BEGIN DATA

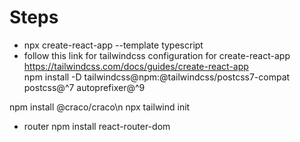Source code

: # Steps

- npx create-react-app --template typescript
- follow this link for tailwindcss configuration for create-react-app
https://tailwindcss.com/docs/guides/create-react-app    
npm install -D tailwindcss@npm:@tailwindcss/postcss7-compat postcss@^7 autoprefixer@^9

npm install @craco/craco\n
npx tailwind init


- router 
npm install react-router-dom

END DATA

Among the records, find the lines that contain "router" and copy each of them.

**ANSWER SPACE**
- router 
npm install react-router-dom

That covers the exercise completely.